Tuesday, December 23, 2008

What is Role Playing

I was reading a series of older articles at the Game Design Novice that did it's best to convince people that Zelda is NOT an RPG, and found myself searching for what really makes a game an RPG.

Typical gamers will say that any game that lets you progress a character's abilities is an RPG. Well, by that definition, there are a lot of sport games that could now hang the RPG tag to their title. For example, Madden NFL games (and other sports titles) have added the feature of creating your own NFL personality and play through the game as that player. You even get to increase his stats to improve it's abilities for the team position you choose to play. You can also hire a manager (NPC) to help negotiate a contract with a new team, so you're not just stuck with one team for your NFL career. It doesn't stop there; you can also equip your character with different outfits and other "bling", just like a character from an RPG. With all that, the game is now an RPG by the standards of most video gamers.

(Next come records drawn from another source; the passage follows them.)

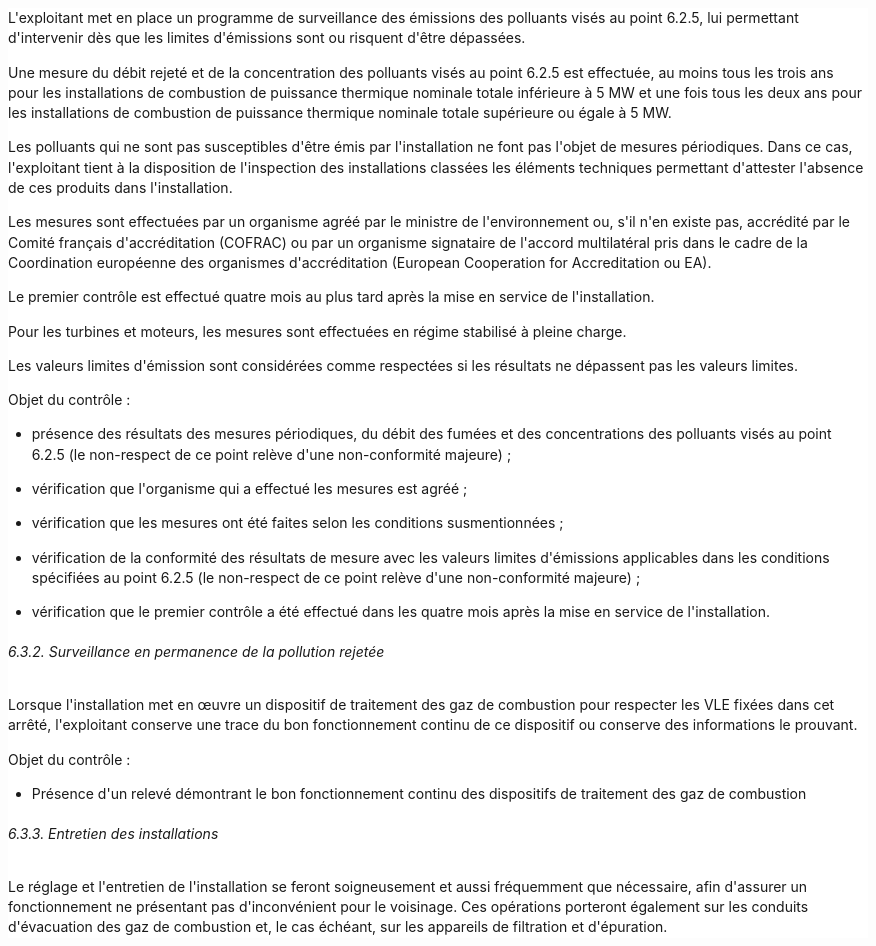 L'exploitant met en place un programme de surveillance des émissions des polluants visés au point 6.2.5, lui permettant d'intervenir dès que les limites d'émissions sont ou risquent d'être dépassées.

Une mesure du débit rejeté et de la concentration des polluants visés au point 6.2.5 est effectuée, au moins tous les trois ans pour les installations de combustion de puissance thermique nominale totale inférieure à 5 MW et une fois tous les deux ans pour les installations de combustion de puissance thermique nominale totale supérieure ou égale à 5 MW.

Les polluants qui ne sont pas susceptibles d'être émis par l'installation ne font pas l'objet de mesures périodiques. Dans ce cas, l'exploitant tient à la disposition de l'inspection des installations classées les éléments techniques permettant d'attester l'absence de ces produits dans l'installation.

Les mesures sont effectuées par un organisme agréé par le ministre de l'environnement ou, s'il n'en existe pas, accrédité par le Comité français d'accréditation (COFRAC) ou par un organisme signataire de l'accord multilatéral pris dans le cadre de la Coordination européenne des organismes d'accréditation (European Cooperation for Accreditation ou EA).

Le premier contrôle est effectué quatre mois au plus tard après la mise en service de l'installation.

Pour les turbines et moteurs, les mesures sont effectuées en régime stabilisé à pleine charge.

Les valeurs limites d'émission sont considérées comme respectées si les résultats ne dépassent pas les valeurs limites.

Objet du contrôle :

- présence des résultats des mesures périodiques, du débit des fumées et des concentrations des polluants visés au point 6.2.5 (le non-respect de ce point relève d'une non-conformité majeure) ;

- vérification que l'organisme qui a effectué les mesures est agréé ;

- vérification que les mesures ont été faites selon les conditions susmentionnées ;

- vérification de la conformité des résultats de mesure avec les valeurs limites d'émissions applicables dans les conditions spécifiées au point 6.2.5 (le non-respect de ce point relève d'une non-conformité majeure) ;

- vérification que le premier contrôle a été effectué dans les quatre mois après la mise en service de l'installation.

###### 6.3.2. Surveillance en permanence de la pollution rejetée

Lorsque l'installation met en œuvre un dispositif de traitement des gaz de combustion pour respecter les VLE fixées dans cet arrêté, l'exploitant conserve une trace du bon fonctionnement continu de ce dispositif ou conserve des informations le prouvant.

Objet du contrôle :

- Présence d'un relevé démontrant le bon fonctionnement continu des dispositifs de traitement des gaz de combustion

###### 6.3.3. Entretien des installations

Le réglage et l'entretien de l'installation se feront soigneusement et aussi fréquemment que nécessaire, afin d'assurer un fonctionnement ne présentant pas d'inconvénient pour le voisinage. Ces opérations porteront également sur les conduits d'évacuation des gaz de combustion et, le cas échéant, sur les appareils de filtration et d'épuration.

However, a role playing game is much more than taking on the role of a character and improving that characters skills and/or stats. That difference is linearity. Video games are very linear in their score and really don't allow you to improvise. And improvisation is the true hallmark of a role playing game.

The best parallel I can make for Role Playing is improvisational theatre. Everyone takes on a role (a character) and is given the basis of a situation (a quest) which they then get to interact with other characters to resolve. The main difference is that in table-top RPGs, you have a story teller (aka game master, dungeon master, or referee) who helps the game along by taking on the role of every non-player character the player interact with through their characters.

Another thing to keep in mind is that role playing really has nothing to do with dice. Though many role playing game systems use dice roles to determine the outcome of a situation, they are not necessary to the act of role playing. There are game systems that use points, karma, and/or cards to decide the outcome of player character actions, while others that use nothing but the discretion of the story teller.

So really, role playing is best described as a form of theatre often wrapped around (but not requiring) a system of event resolution mechanics. Anything that calls it self an RPG just because you take on the persona of a character without allowing you the free reign of self determination or choice is really nothing more than a scripted story that gives you few choices, limited by it's author, to reach a predetermined ending.

If that's all you want, you may as well go buy a book.